§ **What to do**: Reproduce the data below word for word, line by line, and leave the pictures out.
[BEGIN]
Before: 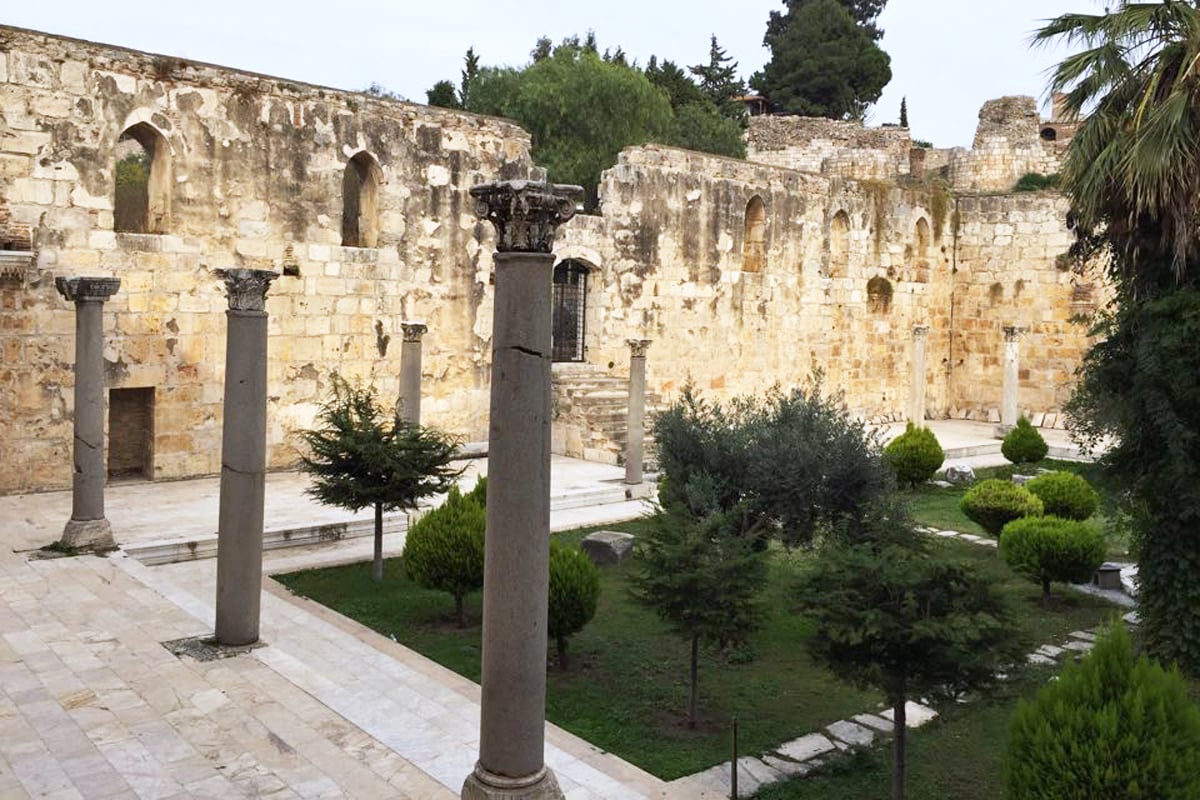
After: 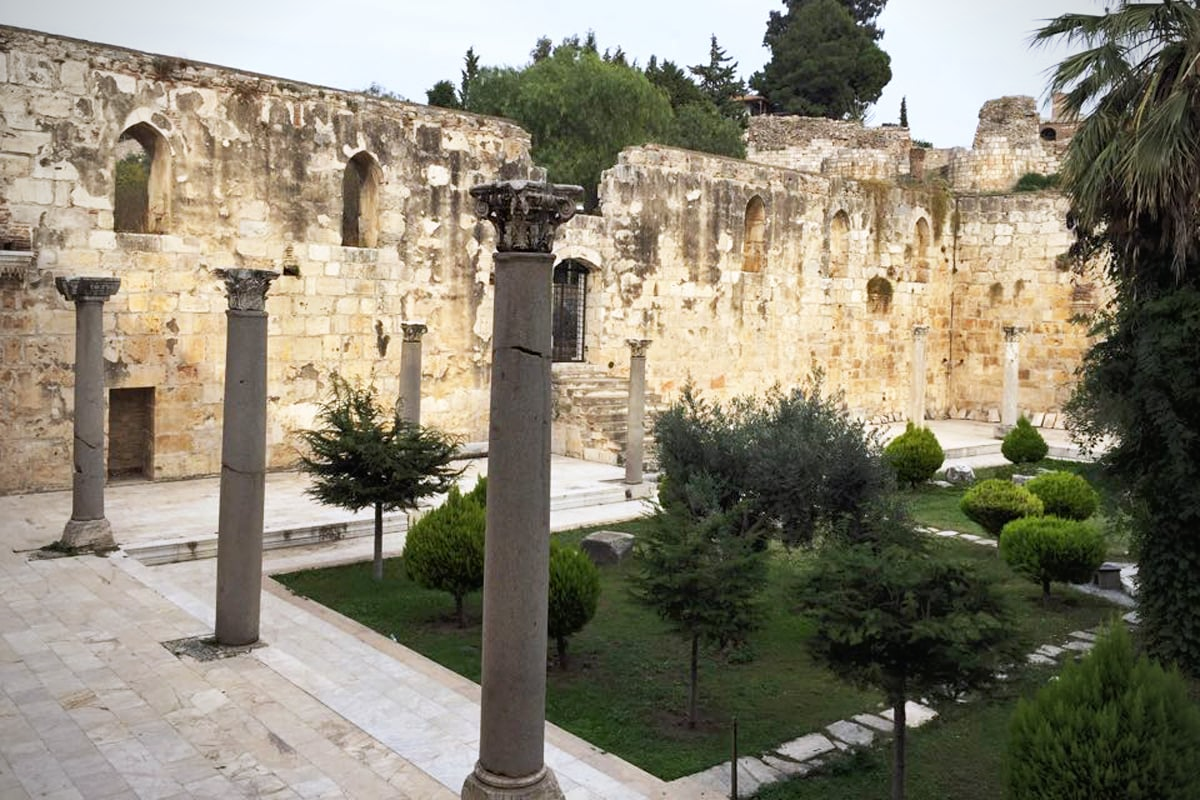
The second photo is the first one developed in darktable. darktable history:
tone equalizer: -8 EV -0.574 EV, edges refinement/feathering 500, mask exposure compensation -1.57 EV, preserve details no
vignetting: on, module defaults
[END]
§ **Output below**:
Before: 
After: 
The second photo is the first one developed in darktable. darktable history:
tone equalizer: -8 EV -0.574 EV, edges refinement/feathering 500, mask exposure compensation -1.57 EV, preserve details no
vignetting: on, module defaults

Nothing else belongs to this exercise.